* WHAT IS BEING ASKED *
Only one span is wanted from the lines below: from the one with "versus phosphate indicated" up to and including the one with "In my Father's house are many rooms.". Copy it exactly, without images.

* GIVEN INFORMATION *
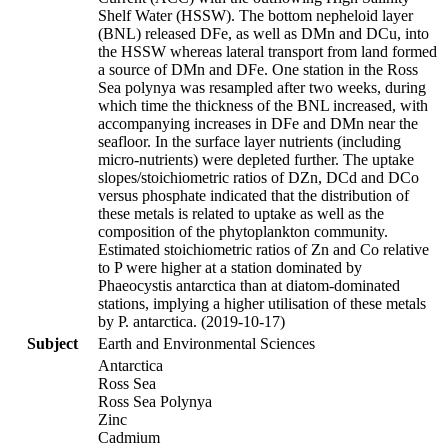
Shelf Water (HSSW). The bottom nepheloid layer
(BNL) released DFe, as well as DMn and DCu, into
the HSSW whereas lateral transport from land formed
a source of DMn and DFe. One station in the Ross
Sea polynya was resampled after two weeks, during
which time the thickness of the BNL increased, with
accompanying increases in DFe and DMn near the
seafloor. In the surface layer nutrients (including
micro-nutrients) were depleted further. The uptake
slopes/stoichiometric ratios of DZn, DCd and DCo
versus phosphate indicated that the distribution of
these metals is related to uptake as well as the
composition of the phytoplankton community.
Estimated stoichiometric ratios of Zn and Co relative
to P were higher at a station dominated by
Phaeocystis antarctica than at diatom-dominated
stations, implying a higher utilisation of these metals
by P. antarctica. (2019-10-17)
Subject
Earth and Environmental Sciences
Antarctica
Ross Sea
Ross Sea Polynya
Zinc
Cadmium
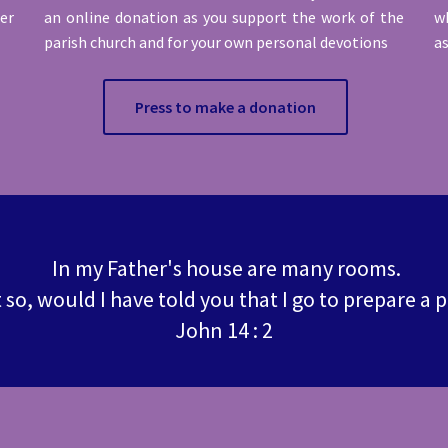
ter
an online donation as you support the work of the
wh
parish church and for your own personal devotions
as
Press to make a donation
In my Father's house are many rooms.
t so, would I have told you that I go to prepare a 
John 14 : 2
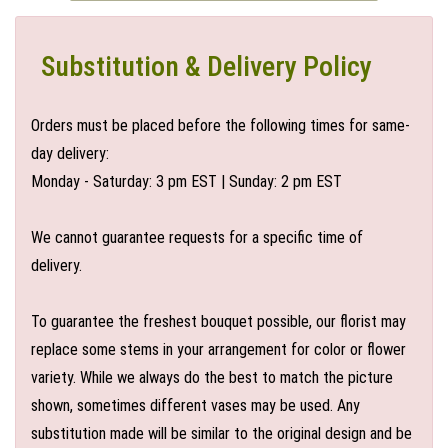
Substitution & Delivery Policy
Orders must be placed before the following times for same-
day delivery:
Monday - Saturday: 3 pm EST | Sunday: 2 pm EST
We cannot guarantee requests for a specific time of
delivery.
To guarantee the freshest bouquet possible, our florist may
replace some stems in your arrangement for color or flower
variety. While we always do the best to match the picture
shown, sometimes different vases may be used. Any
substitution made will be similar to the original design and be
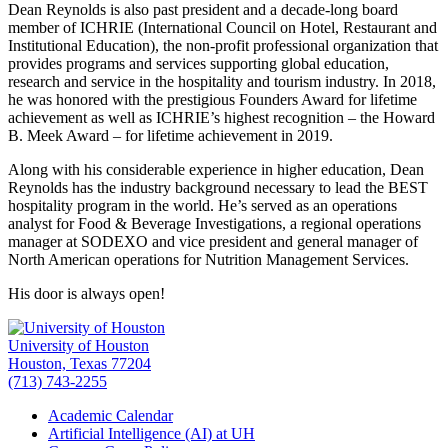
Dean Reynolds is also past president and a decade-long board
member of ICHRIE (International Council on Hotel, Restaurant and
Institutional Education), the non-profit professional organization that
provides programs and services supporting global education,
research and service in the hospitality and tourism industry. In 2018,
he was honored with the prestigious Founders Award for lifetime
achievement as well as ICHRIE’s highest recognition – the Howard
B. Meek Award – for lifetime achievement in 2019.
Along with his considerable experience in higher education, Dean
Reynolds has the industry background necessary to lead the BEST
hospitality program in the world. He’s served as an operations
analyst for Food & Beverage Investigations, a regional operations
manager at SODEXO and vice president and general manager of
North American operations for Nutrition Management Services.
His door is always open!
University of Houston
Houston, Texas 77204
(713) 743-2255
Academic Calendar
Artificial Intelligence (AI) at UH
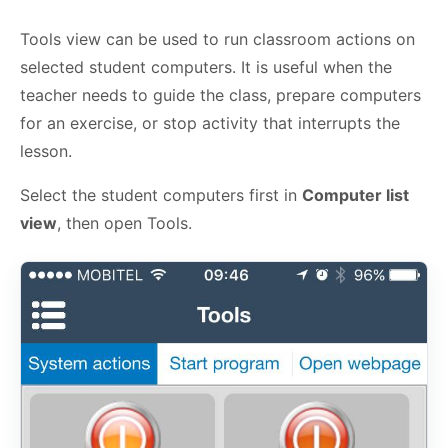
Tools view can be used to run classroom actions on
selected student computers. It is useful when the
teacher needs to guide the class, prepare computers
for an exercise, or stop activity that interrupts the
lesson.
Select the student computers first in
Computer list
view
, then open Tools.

* WRITTEN REPLY *
versus phosphate indicated that the distribution of
these metals is related to uptake as well as the
composition of the phytoplankton community.
Estimated stoichiometric ratios of Zn and Co relative
to P were higher at a station dominated by
Phaeocystis antarctica than at diatom-dominated
stations, implying a higher utilisation of these metals
by P. antarctica. (2019-10-17)
Subject
Earth and Environmental Sciences
Antarctica
Ross Sea
Ross Sea Polynya
Zinc
Cadmium
ter
an online donation as you support the work of the
wh
parish church and for your own personal devotions
as
Press to make a donation
In my Father's house are many rooms.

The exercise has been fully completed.